Un capacitor en serie (supongamos 6 uF) o un inductor de esos de los ventiladores tambien en serie.


----------



## rosembel (Abr 2, 2013)

hola amigo dos metros me podrias indicar como hacer el inductor gracias no tengo mucha experiencia en esto gracias


----------



## DOSMETROS (Abr 2, 2013)

Tenés tres opciones :

- Ponerle un capacitor (probá con 4 uF) en serie para una velocidad inferior.

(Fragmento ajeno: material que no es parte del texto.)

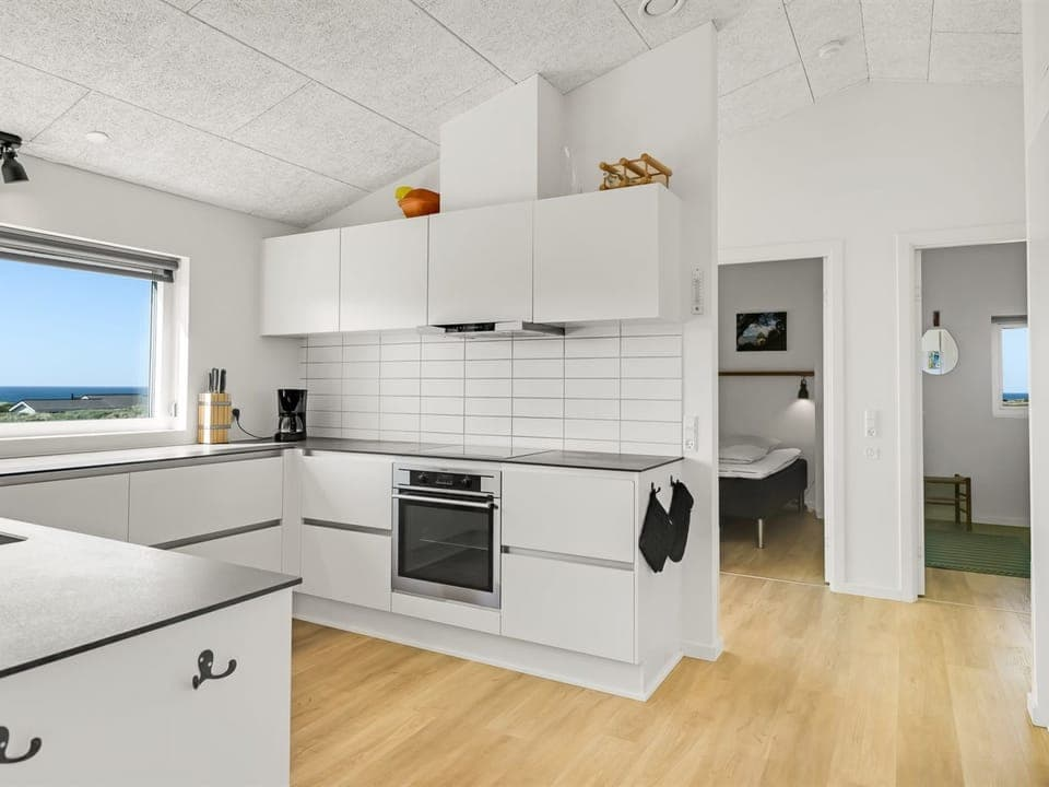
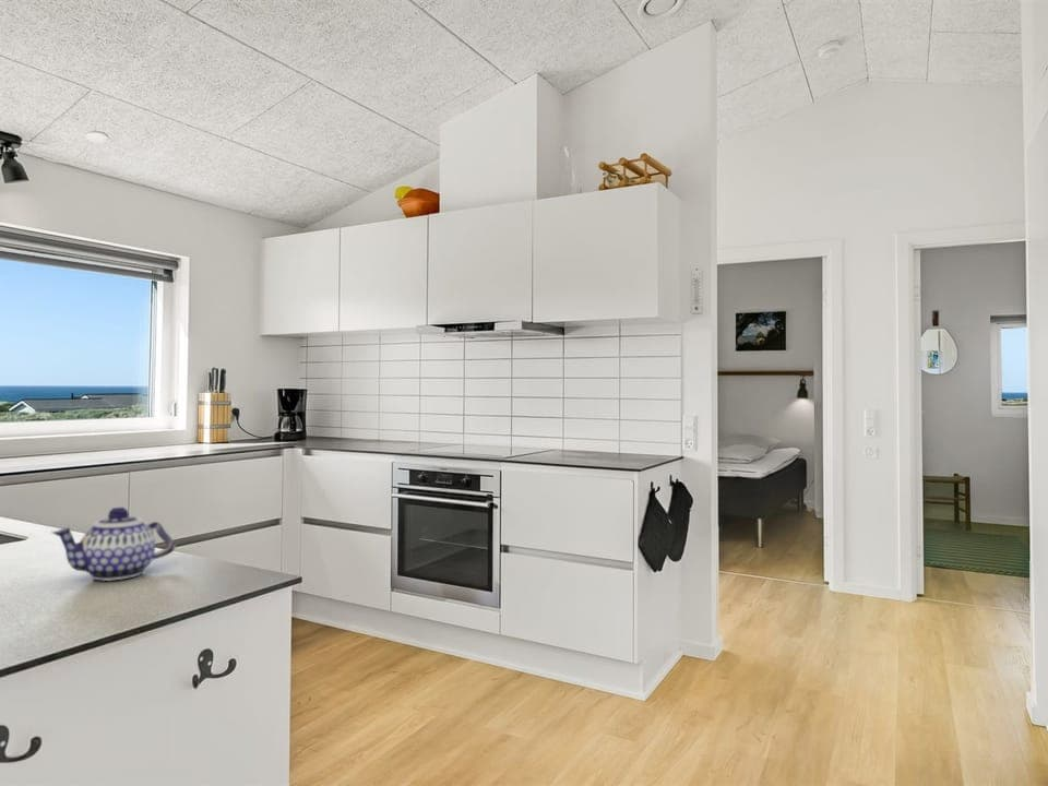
+ teapot [50,507,177,582]
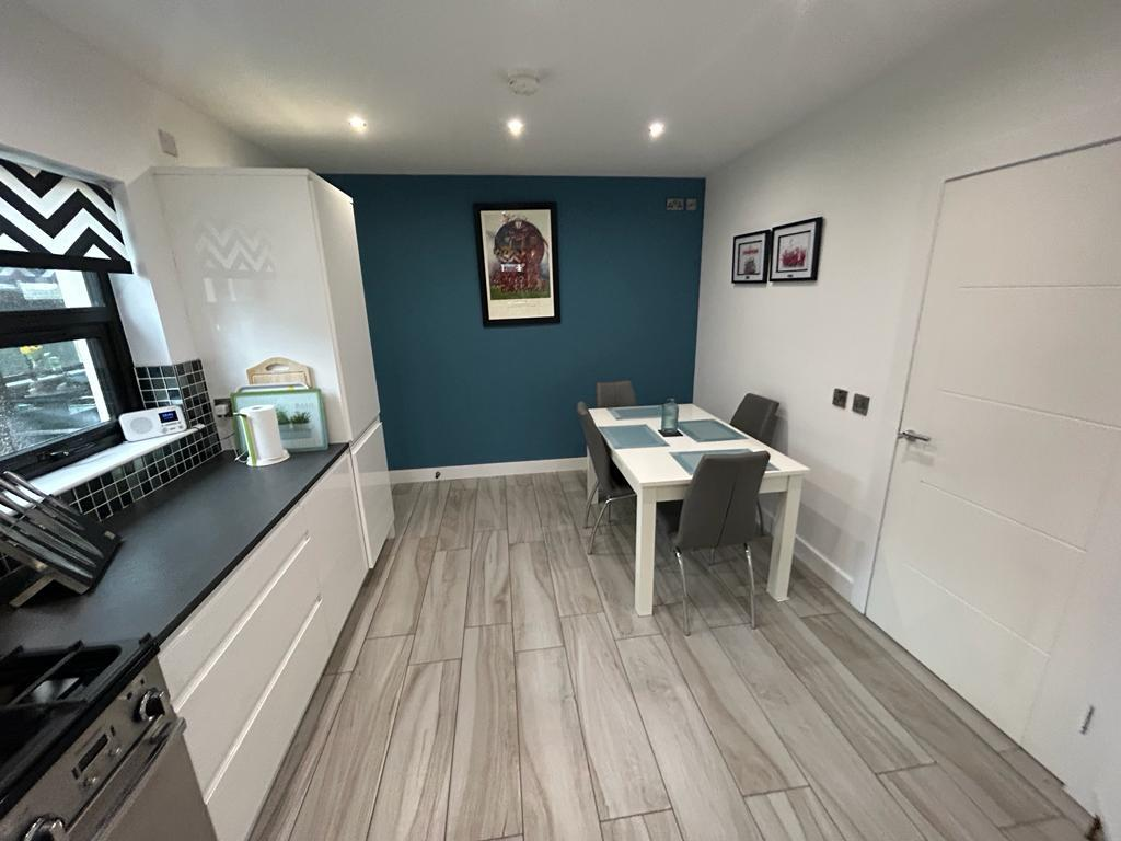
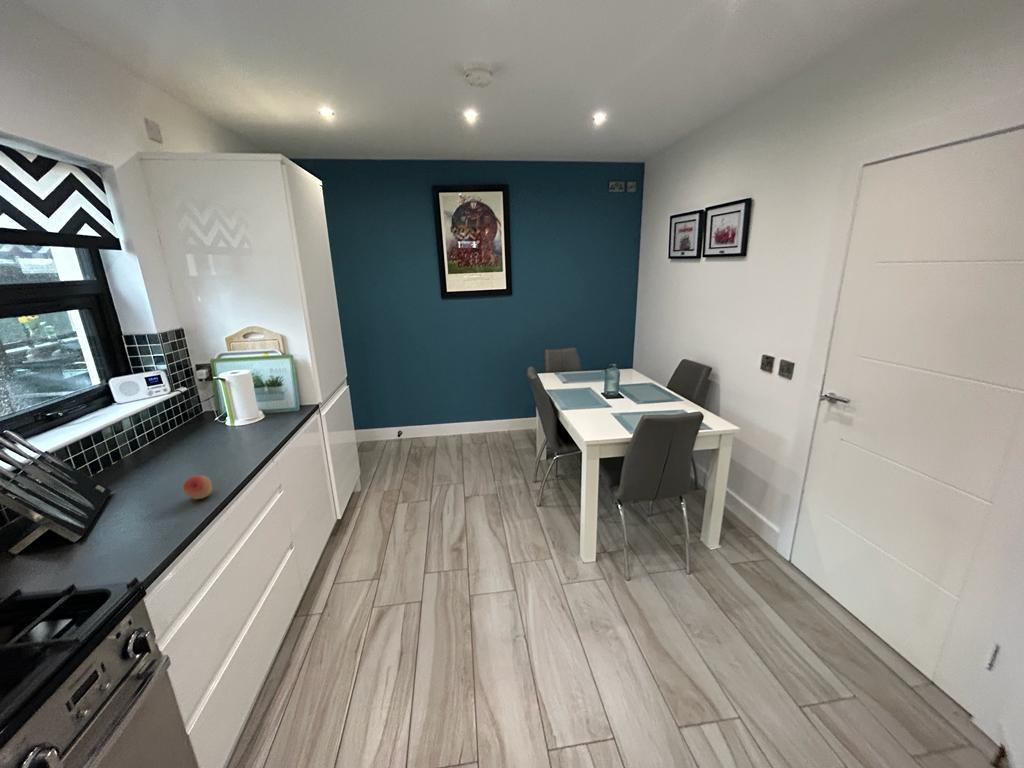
+ fruit [182,474,213,500]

- O con un inductor de los reguladores de velovidad de ventilador de techo :


----------



## rosembel (Abr 3, 2013)

hola amigo dosmetros me podria indicar como colocar el capacitor y de cuantos v seria gracias


----------



## DOSMETROS (Abr 3, 2013)

Tanto el capacitor (de los que son para ventiladores ) como el inductor can en serie con la linea del ventilador.


----------



## rosembel (Abr 5, 2013)

hola amigo dosmetros gracias por tu explicacion solo queria saber de cuantos voltios ac es el condensador y donde va conectado en la targetan universal muchas gracias


----------



## DOSMETROS (Abr 5, 2013)

Pone una diagrama o una foto de como lo conectaste así te podemos ayudar mejor


----------



## rosembel (Abr 6, 2013)

esta es una imagen de como conecte el fan motor en la targeta universal la tengo en una sola velocidad ya que el motor es a pulso y la targeta es de 3 relex lo cual se unen para una sola velocidad la mas alta al cambiar con el control gracias si necesitan algo mas me dicen


----------



## DOSMETROS (Abr 6, 2013)

Ni con lupa puedo leer eso


----------



## rosembel (Abr 6, 2013)

hola dosmetros por favor habra el link en el navegador que lo agrande un poco mas si no lo ve bien agrandelo con el mismo navegador firefox apretando la tecla control y rueda del raton tambien lo puede abri con windows gracias y disculpe


----------



## DOSMETROS (Abr 6, 2013)

En el cable de MED conectalo a través de un capacitor al aceite de 6 uF 400 V , y en el de LOW otro de 4 uF 400 V


----------



## rosembel (Abr 6, 2013)

tengo una duda despues que conecte los capacitores estos van unidos con el cable que va hacia el motor disculpa mi ignorancia podrias indicarme graficamente de antemano muchas gracias


----------